(TEXT SECTION)
I'm sure this function is incredibly inefficient (not to mention that it's coded very poorly -- it was written as a "once-off" quick and dirty implementation), but here's one whose results work quite well for me:

CREATE OR REPLACE FUNCTION public.calc_colors(
    tbl text,
    unique_field text,
    neighbour_style text,
    search_distance real DEFAULT 0)
  RETURNS SETOF record AS
$BODY$
DECLARE
 first_vertex text;
 r RECORD;
 next_color INTEGER;
 max_used_color INTEGER;
 available_colors INTEGER;
 next_vertex text;
 create_contig TEXT;
 color_string TEXT;
BEGIN

    --find neighbours
    IF neighbour_style = 'no_corners' THEN
        create_contig = 'CREATE TEMP TABLE contig_temp ON COMMIT DROP AS SELECT p1.' || quote_ident(unique_field) || '::text AS c1, p1.geom as geom, p2.' ||  quote_ident(unique_field) || '::text AS c2 FROM ' || tbl || ' p1 CROSS JOIN ' || tbl || ' p2 WHERE ( ST_Relate( p1.geom, p2.geom, ''2********'') OR ST_Relate( p1.geom, p2.geom, ''****1****'')) AND p1.' || quote_ident(unique_field) || ' != p2.' ||  quote_ident(unique_field);
    ELSIF neighbour_style = 'within' THEN
        create_contig = 'CREATE TEMP TABLE contig_temp ON COMMIT DROP AS SELECT p1.' || quote_ident(unique_field) || '::text AS c1, p1.geom as geom, p2.' ||  quote_ident(unique_field) || '::text AS c2 FROM ' || tbl || ' p1 CROSS JOIN ' || tbl || ' p2 WHERE (ST_Intersects( p1.geom, p2.geom) Or ST_DWithin(  st_envelope(p1.geom), st_envelope(p2.geom), ' || search_distance || ')) AND p1.' || quote_ident(unique_field) || ' != p2.' ||  quote_ident(unique_field);
    ELSE
        create_contig = 'CREATE TEMP TABLE contig_temp ON COMMIT DROP AS SELECT p1.' || quote_ident(unique_field) || '::text AS c1, p1.geom as geom, p2.' ||  quote_ident(unique_field) || '::text AS c2 FROM ' || tbl || ' p1 CROSS JOIN ' || tbl || ' p2 WHERE ST_Intersects( p1.geom, p2.geom) AND p1.' || quote_ident(unique_field) || ' != p2.' ||  quote_ident(unique_field);
    END IF;

    EXECUTE create_contig;

    CREATE INDEX sidx_contig_temp
          ON contig_temp
          USING gist
          (geom);


      CREATE TEMP TABLE vertex_degree_temp ON COMMIT DROP AS SELECT c1, count(*) as neighbour_count FROM contig_temp GROUP BY c1 ORDER BY count(*) DESC, c1;
      CREATE INDEX dv_tmp_idx ON vertex_degree_temp (c1);

      --color first vertex, which is vertex with highest number of neighbours
      SELECT c1 INTO first_vertex FROM vertex_degree_temp LIMIT 1;

      CREATE TEMP TABLE vertex_colors_temp ON COMMIT DROP AS SELECT first_vertex c1, 1::int color_idx;
      CREATE INDEX vc_tmp_idx ON vertex_degree_temp (c1);
      max_used_color = 1;

    LOOP

    --find next vertex, which is vertex with largest number of distinct colours in neighbours
    --for ties, choose vertex with highest number of neighbours
      SELECT d.c1 INTO next_vertex FROM (
    SELECT DISTINCT d.c1, d.neighbour_count, c.color_idx FROM vertex_degree_temp d, contig_temp n 
        LEFT JOIN vertex_colors_temp c ON (c.c1 = n.c2)

(REQUIREMENTS)
1. In the calc_colors function, what default value is given to search_distance?
2. List every variable declared in the DECLARE block of the calc_colors function.
3. From the calc_colors function, reproduce verbatim the stretch from "CREATE TEMP TABLE vertex_colors_temp" through "(c.c1 = n.c2)".

(PROVIDED INFORMATION)
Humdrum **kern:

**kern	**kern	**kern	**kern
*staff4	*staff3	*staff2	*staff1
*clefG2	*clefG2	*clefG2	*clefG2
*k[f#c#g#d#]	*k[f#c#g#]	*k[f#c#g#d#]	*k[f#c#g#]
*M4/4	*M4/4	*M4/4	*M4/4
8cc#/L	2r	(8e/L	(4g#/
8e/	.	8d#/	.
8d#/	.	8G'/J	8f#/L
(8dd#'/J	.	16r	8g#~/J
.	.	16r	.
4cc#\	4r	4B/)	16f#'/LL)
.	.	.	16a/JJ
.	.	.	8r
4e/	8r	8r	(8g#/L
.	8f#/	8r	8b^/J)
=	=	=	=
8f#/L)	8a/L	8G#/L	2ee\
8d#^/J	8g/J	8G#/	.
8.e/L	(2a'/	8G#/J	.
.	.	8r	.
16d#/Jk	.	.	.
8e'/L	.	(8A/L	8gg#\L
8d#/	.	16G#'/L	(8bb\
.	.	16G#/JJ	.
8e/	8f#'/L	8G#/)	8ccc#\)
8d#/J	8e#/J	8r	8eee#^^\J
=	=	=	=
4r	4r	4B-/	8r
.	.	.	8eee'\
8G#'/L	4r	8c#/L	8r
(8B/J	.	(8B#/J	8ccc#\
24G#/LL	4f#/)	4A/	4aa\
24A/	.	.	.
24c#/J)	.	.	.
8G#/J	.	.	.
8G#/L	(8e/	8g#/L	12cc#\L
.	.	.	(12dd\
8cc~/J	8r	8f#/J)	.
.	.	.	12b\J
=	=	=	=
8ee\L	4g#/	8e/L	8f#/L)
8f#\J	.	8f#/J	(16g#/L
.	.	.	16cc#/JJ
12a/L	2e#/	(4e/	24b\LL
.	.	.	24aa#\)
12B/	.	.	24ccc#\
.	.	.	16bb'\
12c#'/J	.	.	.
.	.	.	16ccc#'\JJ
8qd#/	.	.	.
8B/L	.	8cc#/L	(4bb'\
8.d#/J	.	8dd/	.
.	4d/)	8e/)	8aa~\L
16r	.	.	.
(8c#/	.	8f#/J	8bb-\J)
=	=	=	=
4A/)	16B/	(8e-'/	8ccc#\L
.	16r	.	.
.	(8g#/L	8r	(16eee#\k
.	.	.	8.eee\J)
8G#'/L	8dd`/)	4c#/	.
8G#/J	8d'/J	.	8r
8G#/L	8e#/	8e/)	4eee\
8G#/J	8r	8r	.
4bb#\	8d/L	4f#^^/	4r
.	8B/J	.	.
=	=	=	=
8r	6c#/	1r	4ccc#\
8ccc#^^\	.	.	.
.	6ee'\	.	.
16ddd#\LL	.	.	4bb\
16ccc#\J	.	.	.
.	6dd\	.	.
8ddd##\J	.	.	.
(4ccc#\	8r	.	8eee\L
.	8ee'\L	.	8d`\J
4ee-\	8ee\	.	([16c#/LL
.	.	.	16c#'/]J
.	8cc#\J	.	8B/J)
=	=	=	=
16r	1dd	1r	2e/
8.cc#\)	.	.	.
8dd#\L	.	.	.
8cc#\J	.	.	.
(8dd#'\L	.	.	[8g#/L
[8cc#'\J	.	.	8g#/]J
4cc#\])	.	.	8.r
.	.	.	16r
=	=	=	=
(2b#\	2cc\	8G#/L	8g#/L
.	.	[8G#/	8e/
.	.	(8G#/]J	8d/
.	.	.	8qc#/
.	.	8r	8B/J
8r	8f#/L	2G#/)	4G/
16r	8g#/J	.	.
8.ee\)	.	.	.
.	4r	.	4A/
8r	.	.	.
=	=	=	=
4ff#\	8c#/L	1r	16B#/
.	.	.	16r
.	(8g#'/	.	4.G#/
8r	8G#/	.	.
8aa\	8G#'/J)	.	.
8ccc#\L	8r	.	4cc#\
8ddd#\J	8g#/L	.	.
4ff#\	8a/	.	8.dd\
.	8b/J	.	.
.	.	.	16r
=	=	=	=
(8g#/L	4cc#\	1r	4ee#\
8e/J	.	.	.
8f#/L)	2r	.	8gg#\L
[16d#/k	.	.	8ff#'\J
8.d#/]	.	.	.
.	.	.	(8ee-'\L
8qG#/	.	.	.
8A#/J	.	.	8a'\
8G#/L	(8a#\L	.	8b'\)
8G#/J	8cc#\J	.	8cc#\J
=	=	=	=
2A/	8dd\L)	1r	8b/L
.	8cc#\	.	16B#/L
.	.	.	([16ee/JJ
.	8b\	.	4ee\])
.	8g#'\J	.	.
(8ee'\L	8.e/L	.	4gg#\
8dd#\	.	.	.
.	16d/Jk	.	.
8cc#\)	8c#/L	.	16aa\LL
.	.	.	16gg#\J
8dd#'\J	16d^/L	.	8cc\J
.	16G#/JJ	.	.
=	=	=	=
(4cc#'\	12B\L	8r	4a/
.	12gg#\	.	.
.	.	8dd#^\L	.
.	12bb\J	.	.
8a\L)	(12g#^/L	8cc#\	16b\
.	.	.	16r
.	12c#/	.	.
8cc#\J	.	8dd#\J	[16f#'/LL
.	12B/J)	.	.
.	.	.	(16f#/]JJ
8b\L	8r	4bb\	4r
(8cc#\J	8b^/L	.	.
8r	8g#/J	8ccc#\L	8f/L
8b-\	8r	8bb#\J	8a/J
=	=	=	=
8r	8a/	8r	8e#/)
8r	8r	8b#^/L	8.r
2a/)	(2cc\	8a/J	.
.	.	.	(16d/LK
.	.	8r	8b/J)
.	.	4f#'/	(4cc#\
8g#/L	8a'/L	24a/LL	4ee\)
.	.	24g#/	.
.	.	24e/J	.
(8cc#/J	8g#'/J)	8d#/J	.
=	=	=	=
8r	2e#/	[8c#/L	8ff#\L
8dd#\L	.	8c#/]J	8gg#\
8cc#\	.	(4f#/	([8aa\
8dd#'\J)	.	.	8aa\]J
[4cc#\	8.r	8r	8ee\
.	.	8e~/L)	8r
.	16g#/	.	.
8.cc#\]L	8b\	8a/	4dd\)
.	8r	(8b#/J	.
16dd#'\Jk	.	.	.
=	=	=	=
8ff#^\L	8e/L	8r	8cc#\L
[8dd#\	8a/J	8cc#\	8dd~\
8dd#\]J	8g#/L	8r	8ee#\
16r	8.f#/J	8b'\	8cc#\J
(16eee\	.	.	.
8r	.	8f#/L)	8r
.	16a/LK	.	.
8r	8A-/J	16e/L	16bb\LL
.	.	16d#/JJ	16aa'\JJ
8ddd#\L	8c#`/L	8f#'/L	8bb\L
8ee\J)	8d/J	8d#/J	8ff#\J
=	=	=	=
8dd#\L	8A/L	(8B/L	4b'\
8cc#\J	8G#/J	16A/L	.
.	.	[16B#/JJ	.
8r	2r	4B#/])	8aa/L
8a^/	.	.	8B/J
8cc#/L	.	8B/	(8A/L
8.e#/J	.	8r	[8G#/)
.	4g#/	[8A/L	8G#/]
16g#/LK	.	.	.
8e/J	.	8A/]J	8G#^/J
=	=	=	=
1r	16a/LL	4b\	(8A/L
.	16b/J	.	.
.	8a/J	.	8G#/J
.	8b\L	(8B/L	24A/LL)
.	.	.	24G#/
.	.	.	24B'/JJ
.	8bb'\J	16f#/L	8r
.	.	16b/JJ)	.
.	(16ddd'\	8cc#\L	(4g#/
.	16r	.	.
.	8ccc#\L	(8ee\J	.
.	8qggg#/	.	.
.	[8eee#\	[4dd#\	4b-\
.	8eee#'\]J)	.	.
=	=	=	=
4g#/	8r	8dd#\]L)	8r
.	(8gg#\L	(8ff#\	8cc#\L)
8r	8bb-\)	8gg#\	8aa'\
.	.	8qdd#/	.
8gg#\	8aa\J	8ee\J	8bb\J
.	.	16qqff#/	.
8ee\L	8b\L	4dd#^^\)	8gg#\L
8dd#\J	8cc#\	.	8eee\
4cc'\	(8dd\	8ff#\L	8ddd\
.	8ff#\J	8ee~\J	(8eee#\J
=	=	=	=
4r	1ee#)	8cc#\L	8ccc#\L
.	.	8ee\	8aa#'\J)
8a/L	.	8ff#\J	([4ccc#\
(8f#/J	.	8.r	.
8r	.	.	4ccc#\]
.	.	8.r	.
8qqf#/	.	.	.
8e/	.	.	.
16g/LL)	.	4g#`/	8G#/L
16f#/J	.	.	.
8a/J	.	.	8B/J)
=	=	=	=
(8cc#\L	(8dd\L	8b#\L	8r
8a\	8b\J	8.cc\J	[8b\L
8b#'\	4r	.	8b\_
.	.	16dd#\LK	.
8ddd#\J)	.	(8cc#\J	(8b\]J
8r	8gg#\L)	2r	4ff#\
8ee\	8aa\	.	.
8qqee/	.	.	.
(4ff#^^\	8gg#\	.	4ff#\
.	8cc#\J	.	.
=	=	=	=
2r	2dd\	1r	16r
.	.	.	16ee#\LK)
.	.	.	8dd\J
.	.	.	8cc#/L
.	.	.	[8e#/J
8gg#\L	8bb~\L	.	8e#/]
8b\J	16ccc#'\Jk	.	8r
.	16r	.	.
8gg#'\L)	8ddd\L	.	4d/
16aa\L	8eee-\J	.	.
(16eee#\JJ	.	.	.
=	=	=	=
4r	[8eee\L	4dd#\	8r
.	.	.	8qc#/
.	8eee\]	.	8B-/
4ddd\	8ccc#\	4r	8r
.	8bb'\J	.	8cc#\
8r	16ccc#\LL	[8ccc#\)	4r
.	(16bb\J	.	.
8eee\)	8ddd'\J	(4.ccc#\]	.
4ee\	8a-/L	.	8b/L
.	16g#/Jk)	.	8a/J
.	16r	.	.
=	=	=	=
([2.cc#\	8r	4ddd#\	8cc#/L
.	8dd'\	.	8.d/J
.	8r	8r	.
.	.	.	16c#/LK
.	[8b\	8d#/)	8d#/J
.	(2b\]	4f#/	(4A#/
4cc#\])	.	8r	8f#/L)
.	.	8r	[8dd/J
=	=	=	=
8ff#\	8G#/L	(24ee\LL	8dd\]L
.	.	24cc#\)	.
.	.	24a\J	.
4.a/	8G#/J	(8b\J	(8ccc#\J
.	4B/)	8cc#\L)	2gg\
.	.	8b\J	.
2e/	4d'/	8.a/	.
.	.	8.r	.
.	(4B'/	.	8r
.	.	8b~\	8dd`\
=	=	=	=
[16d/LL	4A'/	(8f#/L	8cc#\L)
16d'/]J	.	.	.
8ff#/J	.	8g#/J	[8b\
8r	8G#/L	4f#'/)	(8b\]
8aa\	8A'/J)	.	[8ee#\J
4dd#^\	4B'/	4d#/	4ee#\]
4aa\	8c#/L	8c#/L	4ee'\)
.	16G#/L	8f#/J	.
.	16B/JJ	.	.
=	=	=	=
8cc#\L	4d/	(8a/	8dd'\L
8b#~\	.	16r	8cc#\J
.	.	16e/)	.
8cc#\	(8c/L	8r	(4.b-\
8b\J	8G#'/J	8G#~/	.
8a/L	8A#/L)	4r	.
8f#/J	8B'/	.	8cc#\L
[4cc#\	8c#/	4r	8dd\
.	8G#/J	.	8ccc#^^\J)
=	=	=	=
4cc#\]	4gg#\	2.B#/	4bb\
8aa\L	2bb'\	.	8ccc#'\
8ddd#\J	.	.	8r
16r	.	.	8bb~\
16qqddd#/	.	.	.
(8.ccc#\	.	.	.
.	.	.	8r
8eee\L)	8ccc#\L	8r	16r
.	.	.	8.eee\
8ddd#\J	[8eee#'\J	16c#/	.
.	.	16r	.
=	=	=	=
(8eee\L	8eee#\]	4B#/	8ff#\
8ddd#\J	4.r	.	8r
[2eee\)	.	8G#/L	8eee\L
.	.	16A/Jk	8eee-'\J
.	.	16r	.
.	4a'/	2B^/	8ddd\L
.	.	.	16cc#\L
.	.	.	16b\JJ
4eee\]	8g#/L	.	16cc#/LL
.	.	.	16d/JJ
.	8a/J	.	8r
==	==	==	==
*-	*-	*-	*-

(TASK ANSWERS)
1. 0

2. first_vertex, r, next_color, max_used_color, available_colors, next_vertex, create_contig, color_string

3.
CREATE TEMP TABLE vertex_colors_temp ON COMMIT DROP AS SELECT first_vertex c1, 1::int color_idx;
      CREATE INDEX vc_tmp_idx ON vertex_degree_temp (c1);
      max_used_color = 1;

    LOOP

    --find next vertex, which is vertex with largest number of distinct colours in neighbours
    --for ties, choose vertex with highest number of neighbours
      SELECT d.c1 INTO next_vertex FROM (
    SELECT DISTINCT d.c1, d.neighbour_count, c.color_idx FROM vertex_degree_temp d, contig_temp n 
        LEFT JOIN vertex_colors_temp c ON (c.c1 = n.c2)